I hope to have a number of posts up reflecting the plethora of gunny goodness that is NRAAM (or is it "the" NRAAM?), but Scribbler asked me to post an overview of this year's convention.

My overall take? Yes, there were nine acres of surprise, delight, craftmanship, and innovation mixed with JAARMs (Scribbler's term for "just another AR maker"), but what continues to float my boat is the sheer number of REALLY nice people in this community.

We saw friends old and made friends new, and I can honestly say I have never met a gunblogger I didn't like. As a dad, the way this community has welcomed, embraced, and supported my son is nothing short of wonderful.

I am grateful for you all.


Friday, May 2, 2014

All The Goodies

Finals are now (essentially) over for me, so I can crawl out from under my rock and actually write something.

I have a hard time coming up with places to start writing on this one. The NRA Annual Meeting is three days jam packed full of guns, gear, and great people. It is all but impossible to remember everything, and the photos taken are most all on Dad's camera in Chicago.

For now, some highlights.

Remington has all sorts of interesting stuff going on right now, to the point that they'll get a full post a bit later. For now, the R51 is neat, I like airguns, the Ultimate Muzzleloader intrigues and confuses me, and their commemorative 1911 won my drool-worthiest gun in show.

MGI's Hydra modular AR15 is both the most innovative thing I've seen in the AR platform in, well... ever, and just plain neat too. I'd love to play with one. Ambulance Driver has a good report here. Even though he stole the term JAARM from me.

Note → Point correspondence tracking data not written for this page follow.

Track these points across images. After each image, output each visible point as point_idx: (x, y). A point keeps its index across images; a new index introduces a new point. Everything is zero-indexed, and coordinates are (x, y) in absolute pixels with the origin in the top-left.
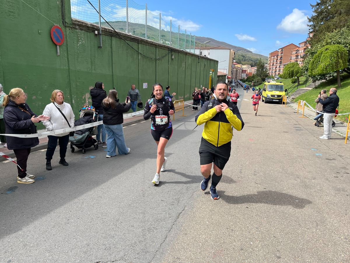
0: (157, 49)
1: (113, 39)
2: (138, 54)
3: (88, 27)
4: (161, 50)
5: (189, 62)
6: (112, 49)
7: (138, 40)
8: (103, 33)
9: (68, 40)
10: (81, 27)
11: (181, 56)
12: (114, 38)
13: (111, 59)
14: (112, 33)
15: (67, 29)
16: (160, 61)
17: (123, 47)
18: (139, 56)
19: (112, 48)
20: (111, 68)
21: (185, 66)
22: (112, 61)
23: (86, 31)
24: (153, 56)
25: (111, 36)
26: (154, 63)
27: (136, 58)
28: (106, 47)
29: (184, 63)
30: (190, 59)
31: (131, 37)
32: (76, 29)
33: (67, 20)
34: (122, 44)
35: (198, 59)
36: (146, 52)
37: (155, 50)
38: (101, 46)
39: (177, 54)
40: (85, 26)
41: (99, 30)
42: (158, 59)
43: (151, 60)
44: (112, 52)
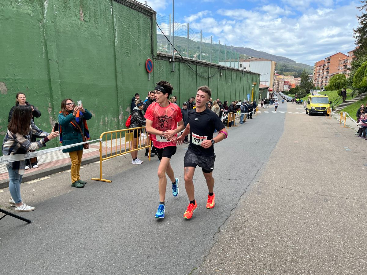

Dan Coonan has come out with a commander length 1911 in .357. It's a truly beautiful piece of engineering, and is actually substantially different than the full size. Mr. Coonan was kind enough to give us a rundown of the pistol, and I feel safe in saying that in addition to doing really neat engineering, he's just a flat out nice guy.

Nemesis Arms has taken their standard Vanquish model and rendered it fully ambidextrous in the Valkyrie. It's a very simple change, but very interesting in a bolt action. The Ives' are interesting people and quite fun to talk to as well.

More specific guns and gear will follow. These are just the new things that caught my eye.

One of the best parts about NRA of course is the people. Both behind the booths and walking the floor with us, there are interesting, fun, and nice people. I got to reconnect with a number of faces from last year, as well as putting faces to some familiar names. Linoge of Walls of the City, Midwest Chick of Non-Original Rants, and Dennis of Dragon Leatherworks all stopped by to chat, and will be going onto the blogroll as soon as the editing tool works like it's supposed to. If I met you at NRA and I haven't noted it, please know it's me being forgetful, not you offending me! If your name should be up there, shoot me an email at scribblerscrawls (at) gmail (dot) com and I'll get that fixed.

That's all for now. More (with pictures!) in the next few weeks, largely being when I get hands on the pictures.

Sunday, April 27, 2014

Post NRAzzzz

Well, that went well. Another NRAAM done, with many guns pawed at, vendors chatted up, friends reconnected with, new friends made, and good food eaten.

The trademark Panama hat seems to have worked out better even than anticipated.

I've got a whole world of stuff to write about, but for now, I'm utterly bushwhacked. More to come.

Saturday, April 26, 2014

Chuck Norris' Phobia

Overheard at NRA. "Before he goes to bed at night, Chuck Norris checks under his bed for OldNFO."
-Ambulance Driver

Saturday, March 29, 2014

Hoisted, I say

So, Bill Maher, who I am none too fond of on principle, has managed to redeem himself very slightly in my eyes after a perfect gotcha moment to his panel.

Go read and enjoy the video.

I think this pretty much speaks for itself. In a just world, this would be a crushing blow to anyone who lays false claim of racism against an opponent. Cries of "Racism!" would be met with cries of "Projection!" and we could forget that this ridiculous obsession with melanin content was ever a part of our national dialogue.

Unfortunately, we don't live in a just world so for now I'll jut laugh at Mr. Bell.